Table_1_A Novel Fragmentation Sensitivity Index Determines the Susceptibility of Red Blood Cells to Mechanical Trauma.DOCX

Supraphysiological shear stresses (SSs) induce irreversible impairments of red blood cell (RBC) deformability, overstretching of RBC membrane, or fragmentation of RBCs that causes free hemoglobin to be released into plasma, which may lead to anemia. The magnitude and exposure tisme of the SSs are two critical parameters that determine the hemolytic threshold of a healthy RBC. However, impairments in the membrane stability of damaged cells reduce the hemolytic threshold and increase the susceptibility of the cell membrane to supraphysiological SSs, leading to cell fragmentation. The severity of the RBC fragmentation as a response to the mechanical damage and the critical SS levels causing fragmentation are not previously defined. In this study, we investigated the RBC mechanical damage in oxidative stress (OS) and metabolic depletion (MD) models by applying supraphysiological SSs up to 100 Pa by an ektacytometer (LORRCA MaxSis) and then assessed RBC deformability. Next, we examined hemolysis and measured RBC volume and count by Multisizer 3 Coulter Counter to evaluate RBC fragmentation. RBC deformability was significantly impaired in the range of 20–50 Pa in OS compared with healthy controls (p < 0.05). Hemolysis was detected at 90–100 Pa SS levels in MD and all applied SS levels in OS. Supraphysiological SSs increased RBC volume in both the damage models and the control group. The number of fragmented cells increased at 100 Pa SS in the control and MD and at all SS levels in OS, which was accompanied by hemolysis. Fragmentation sensitivity index increased at 50–100 Pa SS in the control, 100 Pa SS in MD, and at all SS levels in OS. Therefore, we propose RBC fragmentation as a novel sensitivity index for damaged RBCs experiencing a mechanical trauma before they undergo fragmentation. Our approach for the assessment of mechanical risk sensitivity by RBC fragmentation could facilitate the close monitoring of shear-mediated RBC response and provide an effective and accurate method for detecting RBC damage in mechanical circulatory assist devices used in routine clinical procedures.

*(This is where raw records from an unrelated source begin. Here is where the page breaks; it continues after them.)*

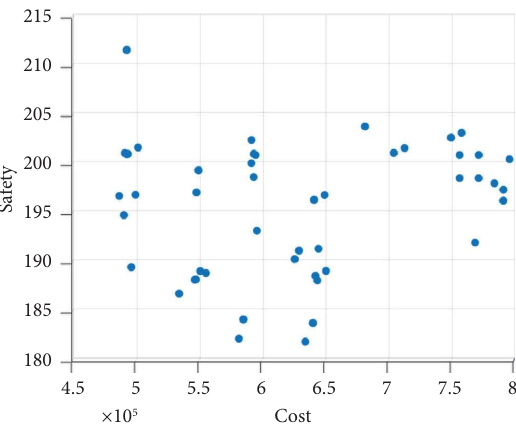
Figure 8: Cost-safety trade-of.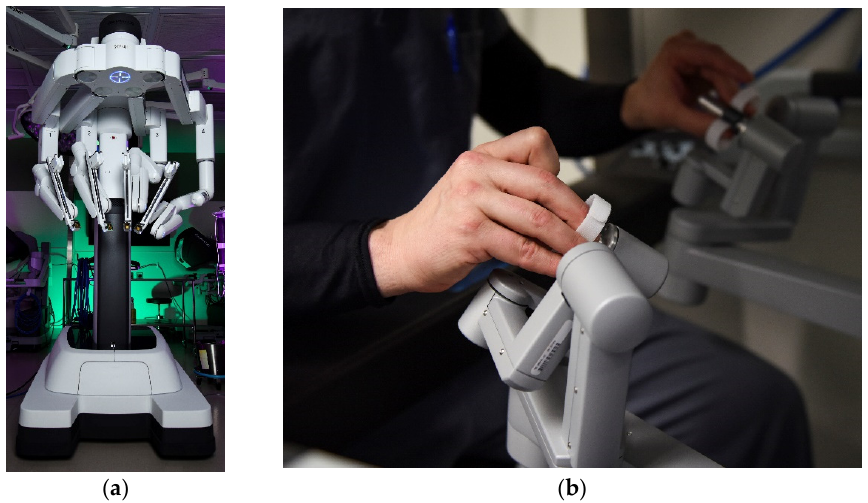
Figure 4. The 99th Surgical Operations Squadron (MSGS) performed their first robotic general surgery using the da Vinci surgery system, April 3, 2019, at the Mike O’Callaghan Military Medical Center. The depicted da Vinci robotic surgery system enables surgeons to perform complex proce- dures with precision and accuracy. ( a ) Shriever Space Force Base da Vinci surgery system [38]. ( b ) General surgeon provides inputs to command the operation of the da Vinci surgery system [38]. tient safety.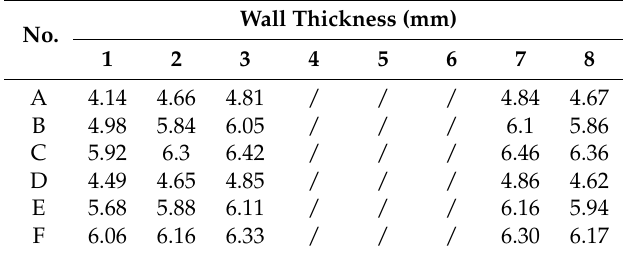
Table A2. Testing results for Fields A–F in Chongqing area.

超生理剪切应力（Supraphysiological shear stresses, SSs）会引发红细胞（red blood cell, RBC）变形能力不可逆受损、红细胞膜过度拉伸或红细胞碎裂，进而导致游离血红蛋白释放至血浆中，最终可能引发贫血。超生理剪切应力的强度与暴露时长，是决定健康红细胞溶血阈值的两个关键参数。然而，受损红细胞的膜稳定性下降会降低溶血阈值，使细胞膜更易受超生理剪切应力影响，进而引发细胞碎裂。此前尚未明确红细胞针对机械损伤发生碎裂的严重程度，以及引发碎裂的临界剪切应力水平。本研究通过激光衍射红细胞变形仪（ektacytometer, LORRCA MaxSis）施加最高达100 Pa的超生理剪切应力，在氧化应激（oxidative stress, OS）与代谢耗竭（metabolic depletion, MD）模型中探究红细胞的机械损伤情况，并评估红细胞变形能力。随后，研究人员借助库尔特多通道3型细胞计数仪（Multisizer 3 Coulter Counter）检测溶血情况、测量红细胞体积与计数，以评估红细胞碎裂程度。与健康对照组相比，氧化应激组红细胞在20~50 Pa范围内的变形能力显著受损（p < 0.05）。代谢耗竭组在90~100 Pa剪切应力水平下可检测到溶血，氧化应激组在所有施加的剪切应力水平下均出现溶血。超生理剪切应力会使两种损伤模型与对照组的红细胞体积均出现升高。对照组与代谢耗竭组在100 Pa剪切应力下的碎裂红细胞数量增加，氧化应激组在所有施加的剪切应力水平下碎裂红细胞数量均上升，且伴随溶血现象。对照组在50~100 Pa、代谢耗竭组在100 Pa、氧化应激组在所有施加的剪切应力水平下，碎裂敏感性指数均出现升高。据此，本研究提出将红细胞碎裂作为受损红细胞发生机械损伤并最终碎裂前的新型敏感性指数。本研究通过红细胞碎裂评估机械风险敏感性的方法，可助力精准监测剪切应力介导的红细胞应答反应，同时为常规临床操作中使用的机械循环辅助装置内的红细胞损伤检测，提供一种高效且准确的手段。